8. Relying on bureaucracy
Government agencies are getting proactive cybersecurity regulations. While mandated cybersecurity defenses, like having physical, technological, and administrative protections to reduce data breaches and hacks can create a foundation for cybersecurity, businesses must be careful not to rely on this foundation entirely. Cyber attackers don’t answer to regulations or play by any of the same rules, so businesses must go above and beyond minimum regulations to cover all of their vulnerabilities and keep threats at bay.
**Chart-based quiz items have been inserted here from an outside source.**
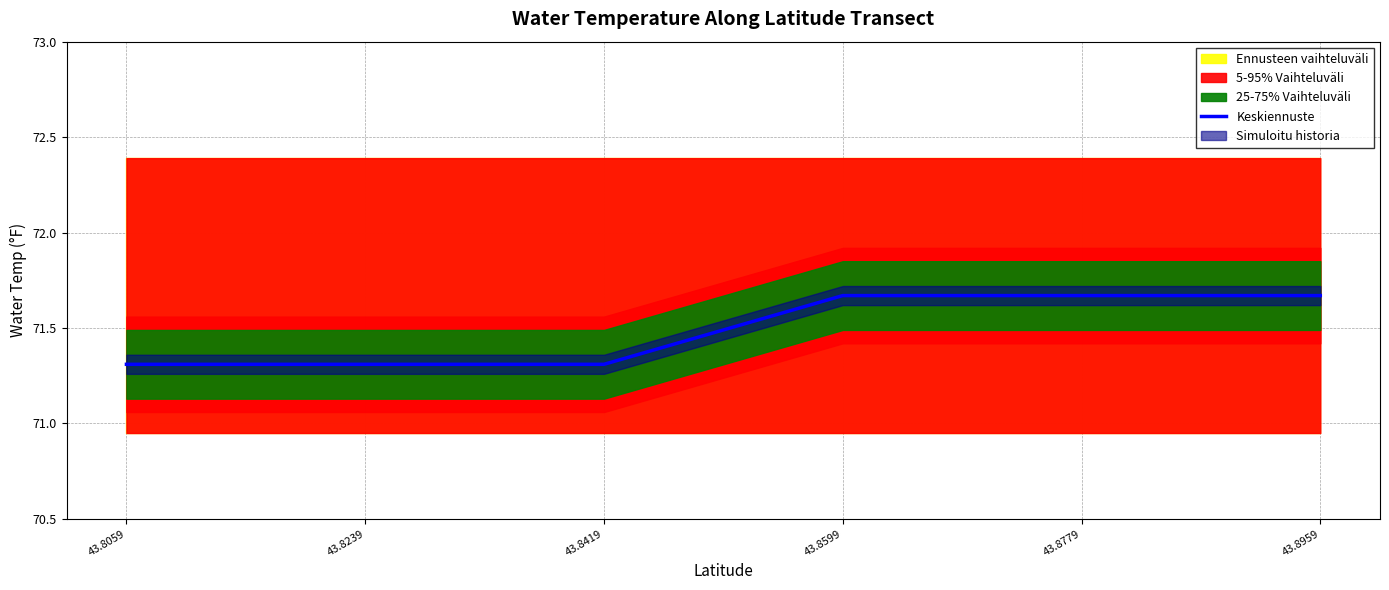

Between 43.8419 and 43.8059, which is larger?

43.8419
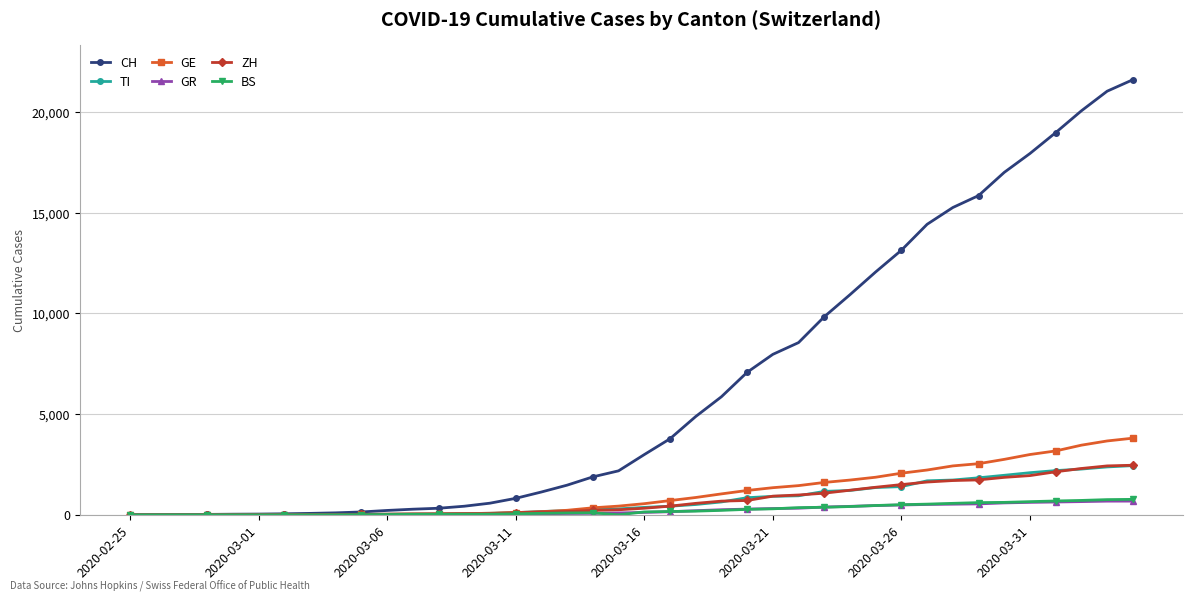

Which series has the largest range (max minus min)?

CH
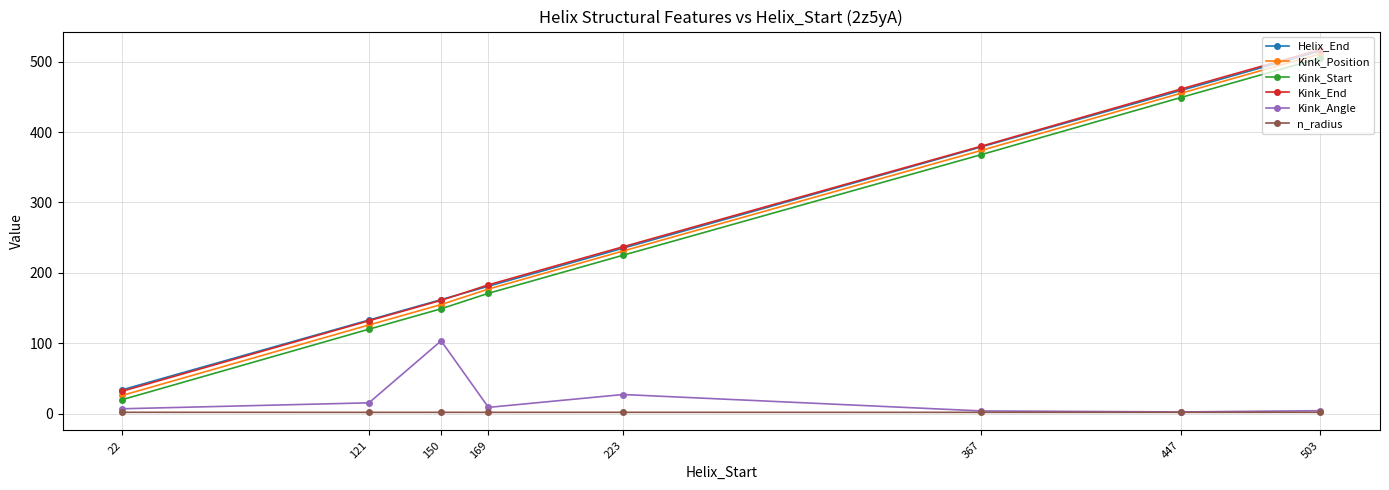

Rank the categories by Kink_Start value from lowest to highest.

22, 121, 150, 169, 223, 367, 447, 503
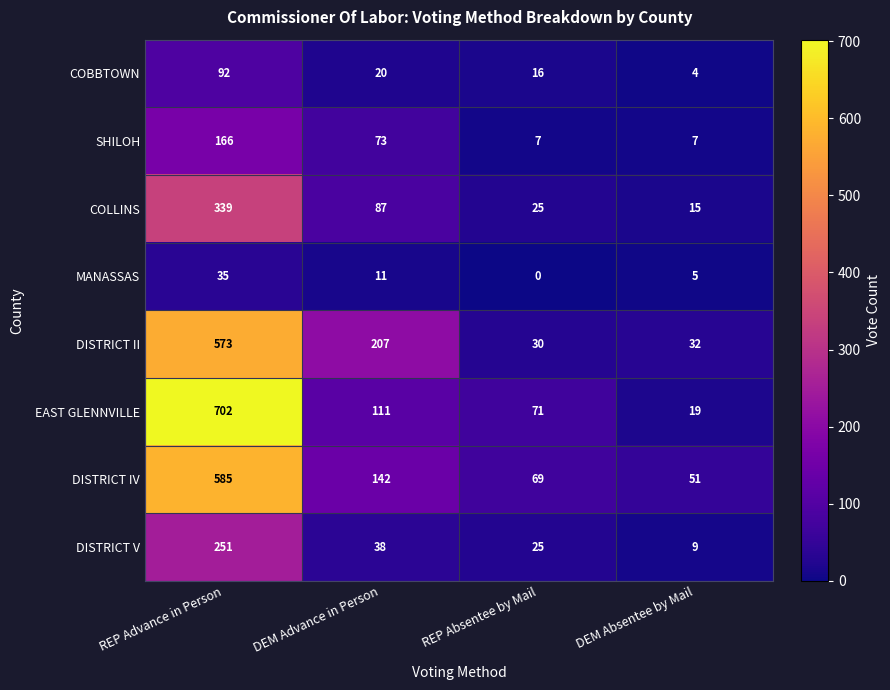

What is the sum of all COBBTOWN values?

132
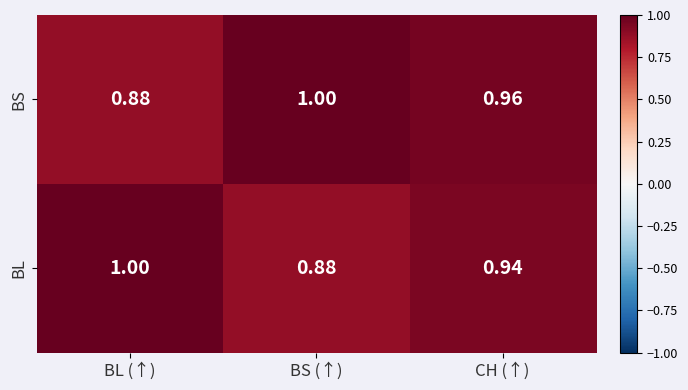

At BL (↑), list the series in order from largest to smallest.

BL, BS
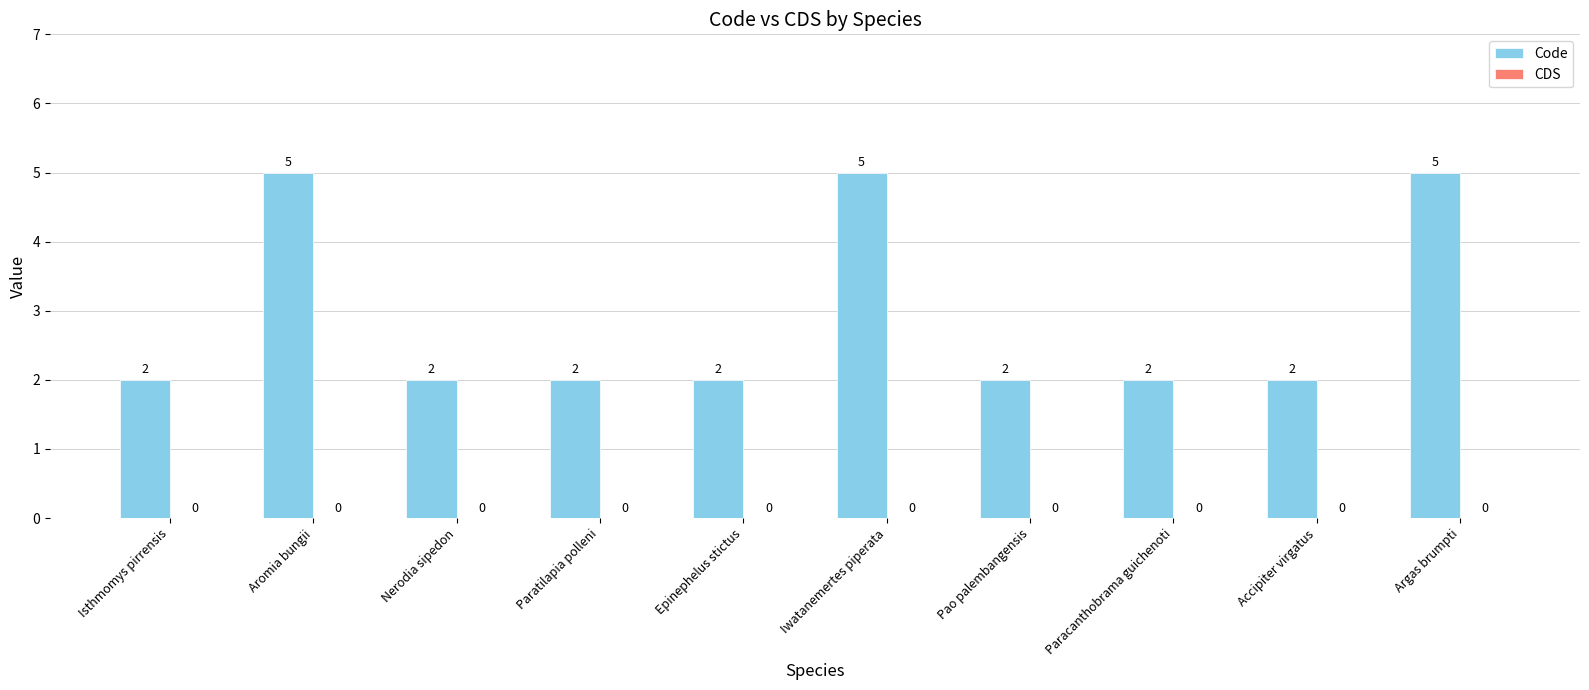

Which has a higher value, Epinephelus stictus or Iwatanemertes piperata?

Iwatanemertes piperata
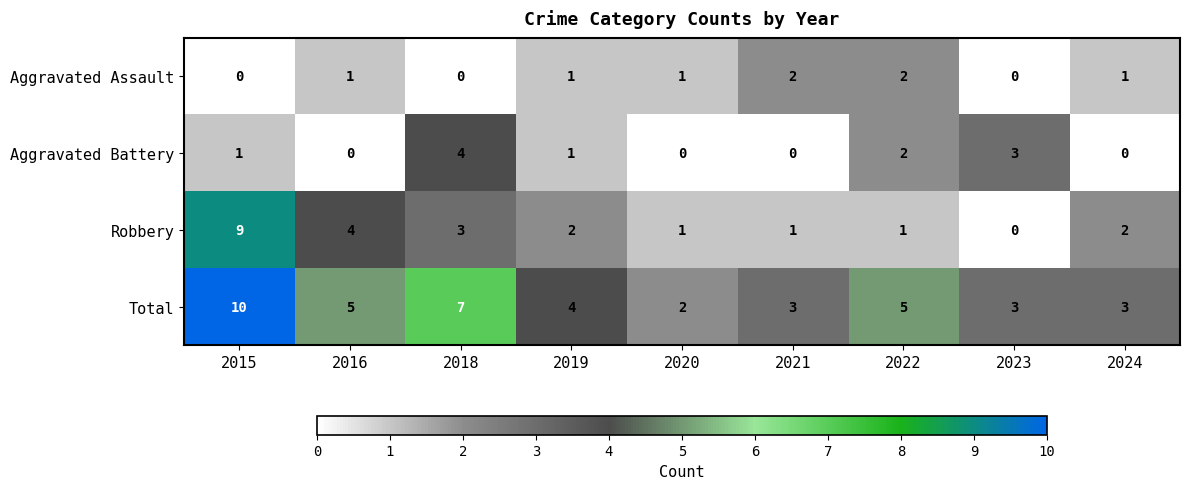

What is the maximum value shown in the chart?

10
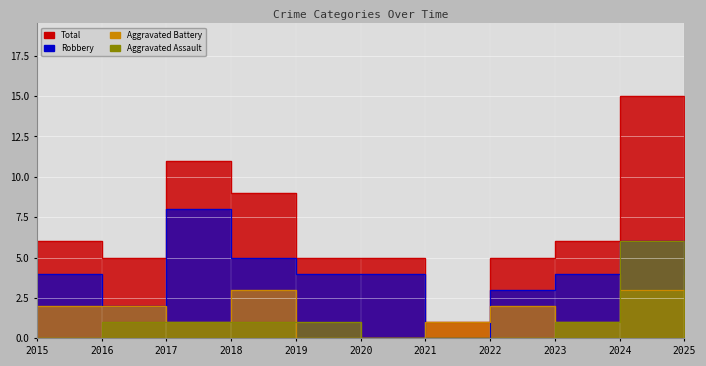

Rank the series at 2021 from lowest to highest value.

Aggravated Assault, Robbery, Aggravated Battery, Total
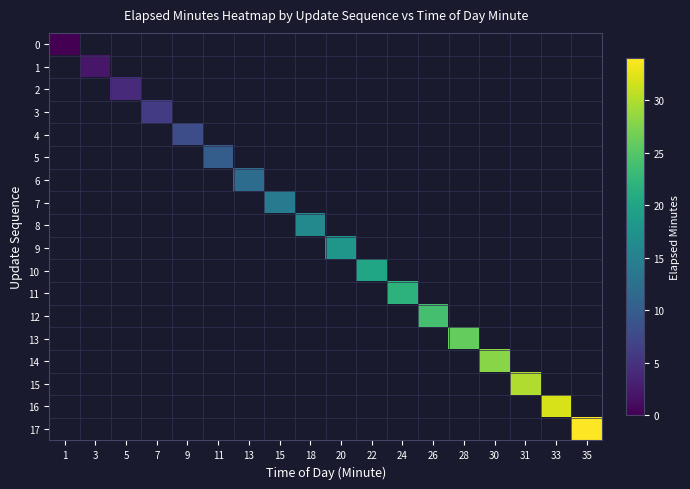

How many series are shown in this chart?

18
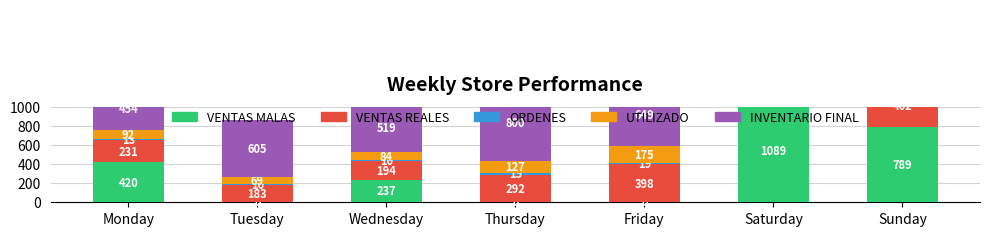

Is it true that UTILIZADO equals 127.3 at Thursday?

True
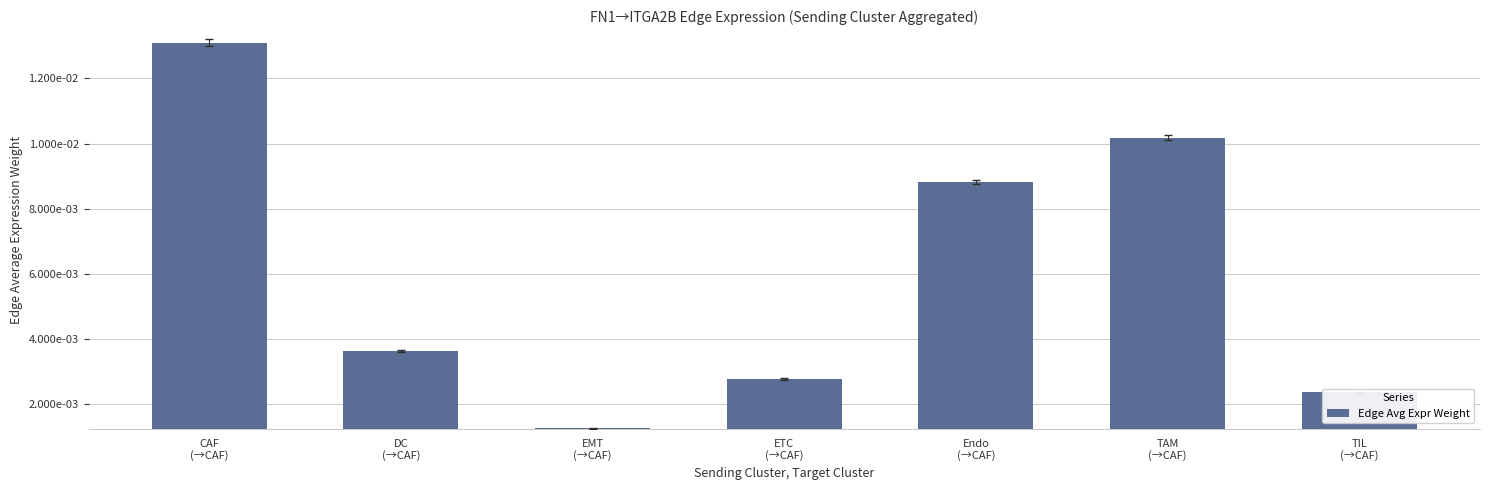

How many categories are shown in the chart?

7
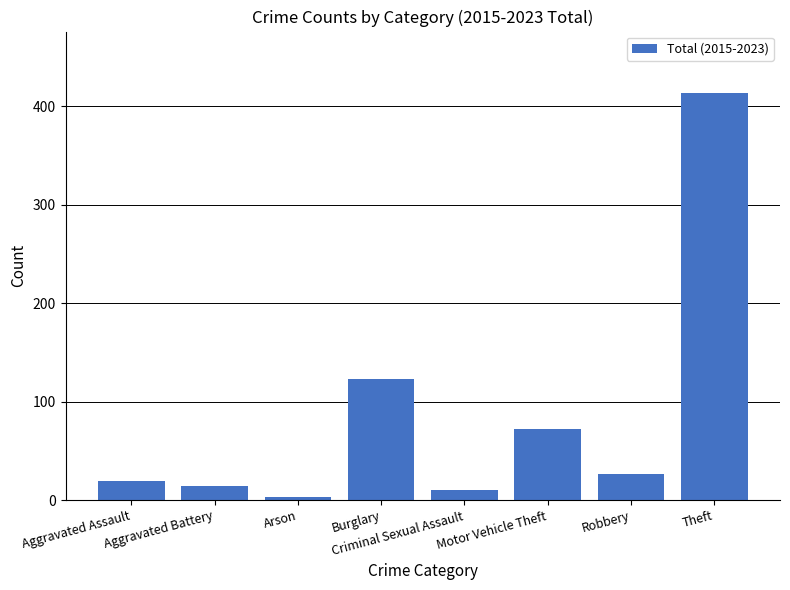

The chart shows a value of 14 at Aggravated Battery. True or false?

True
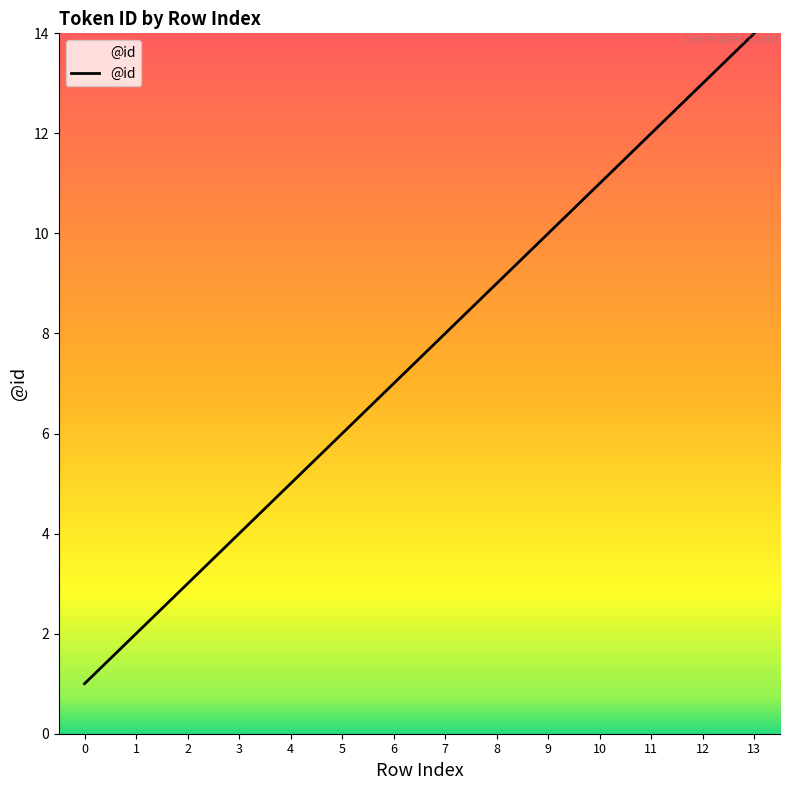

What is the difference between the maximum and minimum values?

13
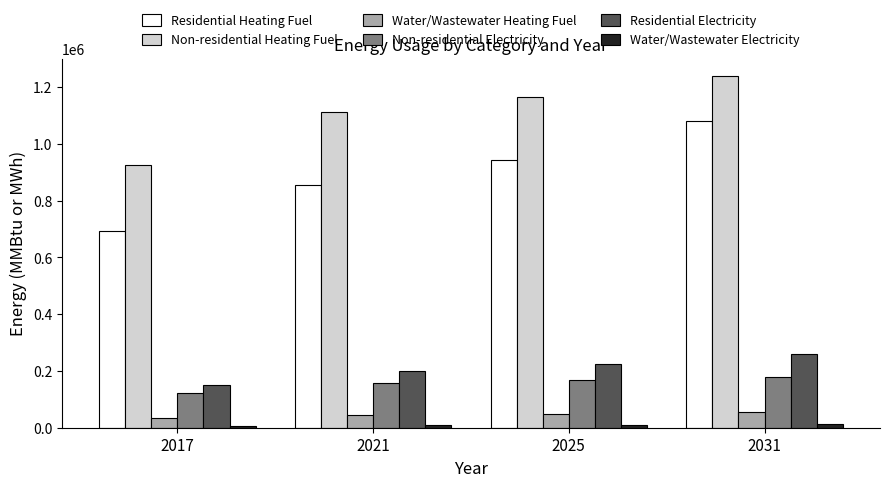

At which label does Residential Electricity reach its peak?

2031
9. Privacy vs law enforcement agencies
New companies with market-disruptive new products or services will trigger more government reaction being seen as information security threats. With governments getting more involved with tech companies, bigger issues can arise. Apple recently fought against the FBI to create a backdoor to their OS, which Apple argued would allow hackers to break into iPhones. In order to keep technology secure, businesses will have to take a stance and get more involved in policies to protect their rights and the balance between law enforcement needs vs rights to privacy.
10. Internal personnel
However, despite all the above, the biggest risk among information security threats remains people, particularly internal employees and partners not following IT policies. No matter how robust a system, one person can compromise it. Eric Snowden and the NSA leak incident are a clear example of this. Your employees can create information security threats, both intentional and unintentional. To limit these threats, you’ll need to set technological safeguards, such as cloud backup for data to thwart accidental and purposeful data loss, employee training to limit physical and technological security vulnerabilities, and more.
Threats to information security can live both inside and outside your organization. By following the tips above and securing against these 10 information security threats, you can keep your business data protected and limit repercussions.